Subject: File No. SR-FINRA-2008-047
From: Barry D Estell
Affiliation: Attorney At Law

October 20, 2008

I represent customers in disputes against FINRA member firms. It is a forum where the customer loses 100% of the time. That's not a pure 100% there is the odd customer win on occassion, but customer losses round to 100%. All the arbitration hearing decides is how badly the customer will lose. "Winning" the return of 30% of a customer's damages minus outrageous forum fees is considered a major victory. Statutory damages according to state law are almost non-existent. This rule, as proposed, will make it worse. Raising the dollar amount for a single arbitrator is good. Restricting the arbitrators eligible to serve is a further erosion of investor rights. Single arbitrator cases should not be limited to chair qualified arbitrators who earned that status by consisstently finding for member firms and against customers regardless of the facts or the law.

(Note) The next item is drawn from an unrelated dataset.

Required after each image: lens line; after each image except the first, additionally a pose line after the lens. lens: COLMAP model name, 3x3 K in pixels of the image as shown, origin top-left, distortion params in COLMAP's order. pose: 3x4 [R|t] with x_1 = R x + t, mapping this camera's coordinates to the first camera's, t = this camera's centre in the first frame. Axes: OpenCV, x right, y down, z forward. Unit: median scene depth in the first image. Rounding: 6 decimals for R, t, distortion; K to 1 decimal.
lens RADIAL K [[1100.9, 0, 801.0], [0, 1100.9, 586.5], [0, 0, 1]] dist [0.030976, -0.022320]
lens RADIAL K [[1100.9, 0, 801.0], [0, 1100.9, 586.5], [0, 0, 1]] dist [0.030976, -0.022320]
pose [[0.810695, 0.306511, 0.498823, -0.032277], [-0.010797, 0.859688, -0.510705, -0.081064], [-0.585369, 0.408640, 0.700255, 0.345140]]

FINRA favors chair qualified arbitrators over all others and now gives that select group three times as many chances to serve on an arbitration panel as non-chair qualified arbitrators. This rule would further restrict the cases on which a non-chair arbitrator could serve to those over $100,000. Cases under $100,000 would be available only to chair qualilfied arbitrators.

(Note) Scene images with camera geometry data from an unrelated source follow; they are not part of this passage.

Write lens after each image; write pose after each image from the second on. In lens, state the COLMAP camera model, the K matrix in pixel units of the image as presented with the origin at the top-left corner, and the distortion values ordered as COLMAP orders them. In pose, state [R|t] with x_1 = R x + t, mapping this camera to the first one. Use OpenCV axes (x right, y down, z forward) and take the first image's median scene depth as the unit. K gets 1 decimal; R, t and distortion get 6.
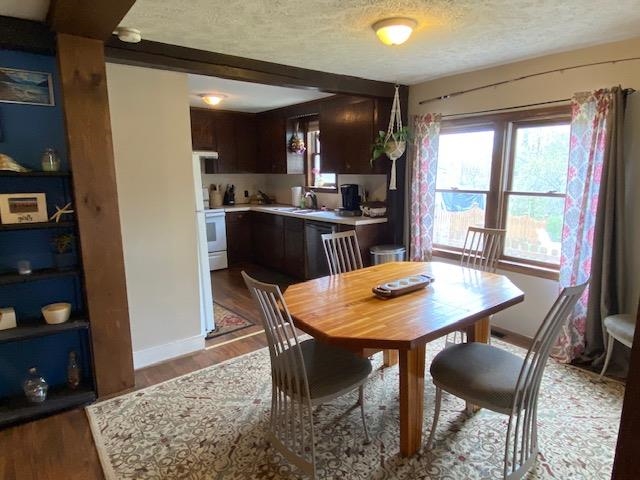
lens RADIAL K [[386.2, 0, 318.3], [0, 386.2, 241.6], [0, 0, 1]] dist [0.080510, -0.085662]
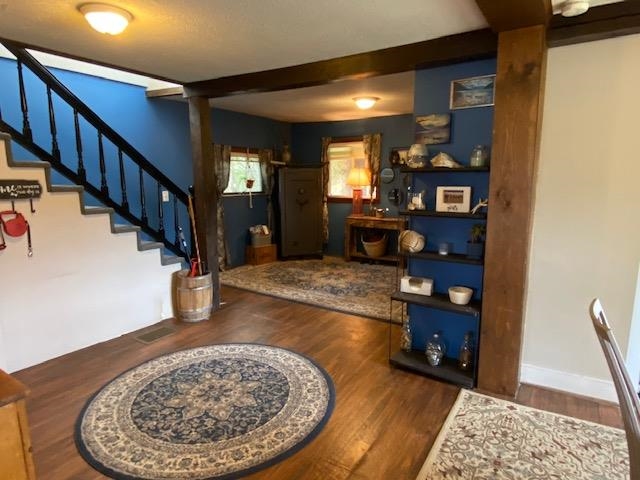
lens RADIAL K [[386.2, 0, 318.3], [0, 386.2, 241.6], [0, 0, 1]] dist [0.080510, -0.085662]
pose [[0.339491, 0.145008, -0.929365, 0.124243], [-0.159202, 0.982648, 0.095166, -0.004701], [0.927039, 0.115649, 0.356686, 0.135834]]
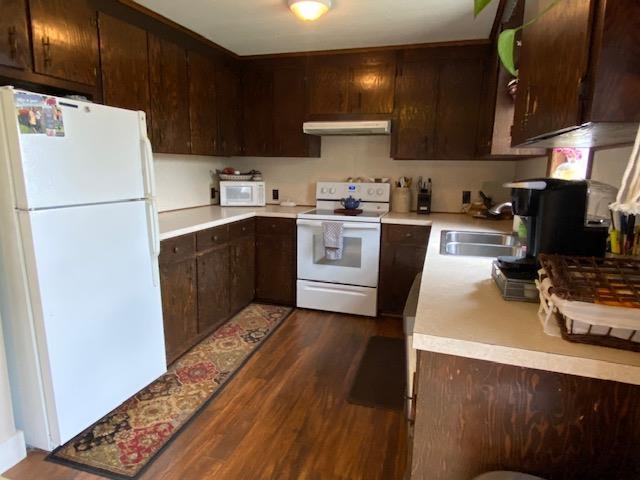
lens RADIAL K [[386.2, 0, 318.3], [0, 386.2, 241.6], [0, 0, 1]] dist [0.080510, -0.085662]
pose [[0.564054, 0.168712, -0.808319, 0.254289], [-0.170610, 0.981594, 0.085825, -0.119717], [0.807920, 0.089498, 0.582456, 0.847125]]
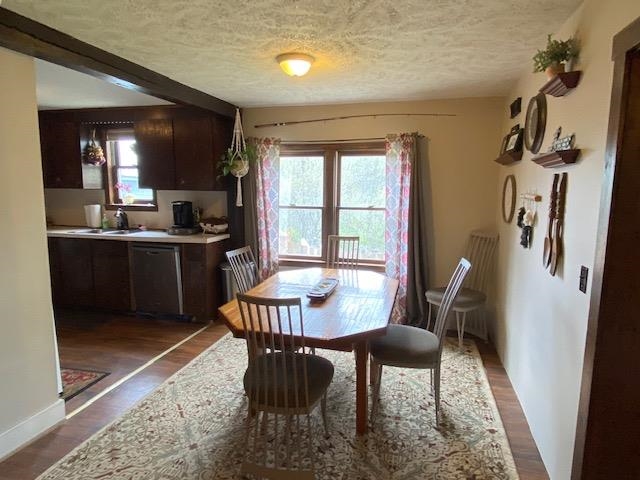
lens RADIAL K [[386.2, 0, 318.3], [0, 386.2, 241.6], [0, 0, 1]] dist [0.080510, -0.085662]
pose [[0.793663, -0.068870, 0.604446, -0.279340], [0.096209, 0.995277, -0.012927, -0.006887], [-0.600701, 0.068413, 0.796541, 0.062734]]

Not everyone can become chair qualified. FINRA has to appoint an arbitrator to a sufficient number of cases to qualify. It is notable that FINRA doesn't even provide statistics on what percentage of cases filed are over or under $100,000. What percentage of cases will this effect? How long will it take for a new arbitrator to have a chance to be appointed to a case? What are the chances that a customer's choice for a single arbitrator will be limited to only those who have never awarded a customer anything, ever?

If the Commission approves this rule to further limit the number of cases to which new arbitrators may be appointed, it could take ten years or more for an otherwise qualified neutral arbitrator to become chair qualified. This would further restrict the pool to the "most experienced arbitrators" a group which is very likely to always find for the member firms and against the customer.